WRITTEN REQUEST:
In the page text about GM engine noises, what actually causes the knocking sound at start-up on many front-drive GM cars?

PAGE TEXT:
Some GM engines exhibit mild piston slap on cold starts. It's harmless and lasts a maximum of 30 seconds - 10 seconds is much more common. It is the result of a slightly loose piston fit in an effort to lower friction in the engine. As the pistons warm, they expand to the desired size as opposed to fitting properly cold and becoming slightly tighter than necessary when hot.
A knocking noise that sounds for all the world like a bearing knock on start-up is not abnormal on a lot of front-drive GM cars. It's actually coming from the transaxle oil pump and only lasts until the pump primes itself - about one second. You usually can't hear it with four-cylinder engines but it is noticeable in the cars with a V6.
Pat, as the president of a service and parts managers' club, I was treated to several trips to Detroit for tours of numerous GM facilities. I got to see some really eye-opening things like a brand-new Porsche 9-something Turbo being dismantled piece by piece for evaluation of designs that might find their way into the next generation Corvette. I saw trucks on a jig with a huge piston-like cylinder under each wheel that tried to literally shake the truck apart for days at a time. Another truck was in a room where the temperature could be varied from negative I-don't-know-what to positive a-hell-of-a-lot and back again in mere minutes to evaluate the clearances of everything from internal engine parts to plastic trim pieces and the adhesives that held them in place. You left wondering how anything could ever fail!

INFORMATION PROVIDED:

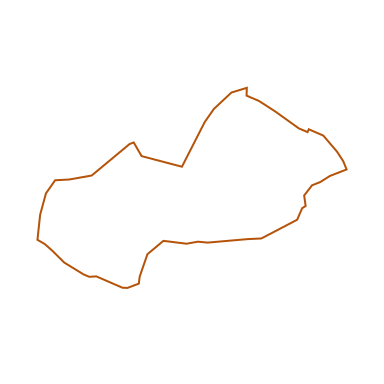 Faqus, Ash Sharqiyah, Egypt (Albers equal-area conic projection), rotated 112°
{"feature_id": "37247803B81892076694929", "entity_name": "Faqus", "entity_type": "district", "adm_level": 2, "iso_a3": "EGY", "parent_name": "Egypt", "parent_adm1": "Ash Sharqiyah", "projection": "albers", "projection_center": [31.802, 30.723], "detail": "fine", "context": "isolated", "style": "outline", "palette": "amber", "viewbox_px": 384, "rotation_deg": 112, "n_neighbors": 0, "source": "geoboundaries", "source_scale": "gbopen_adm2", "svg_char_len": 873}
<svg xmlns="http://www.w3.org/2000/svg" viewBox="0 0 384 384"><g transform="rotate(112 192 192)"><path d="M140.8,83.2L134.6,76.7L125.4,70.1L113.2,57.1L106.8,63.3L100.3,72.6L90.5,91.4L90.3,100.1L90.1,107.2L93.2,107.3L93.1,110.5L93.0,116.8L87.8,138.2L86.1,145.2L82.5,164.1L82.3,173.7L82.2,177.5L74.9,180.2L85.0,192.7L106.7,202.8L122.3,206.4L172.3,210.8L173.4,219.1L177.1,248.1L177.6,252.2L167.9,264.6L171.0,267.9L173.8,269.4L208.4,288.0L214.3,291.2L226.4,310.5L232.4,323.3L248.0,326.9L269.9,324.3L294.2,317.4L295.4,309.1L298.7,299.7L305.3,284.0L309.0,261.9L309.1,257.8L309.1,255.5L306.1,249.1L306.8,220.6L305.1,215.9L296.9,207.0L290.0,208.8L278.8,209.4L266.3,210.0L259.6,206.4L248.3,200.4L248.0,200.2L242.0,177.7L235.9,168.0L233.0,158.4L215.0,123.1L209.1,110.3L178.3,84.1L165.8,83.8L162.4,81.4L153.2,86.7L140.8,83.2Z" fill="none" stroke="#b45309" stroke-width="2"/></g></svg>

EXERCISE OUTPUT:
The transaxle oil pump, until it primes itself.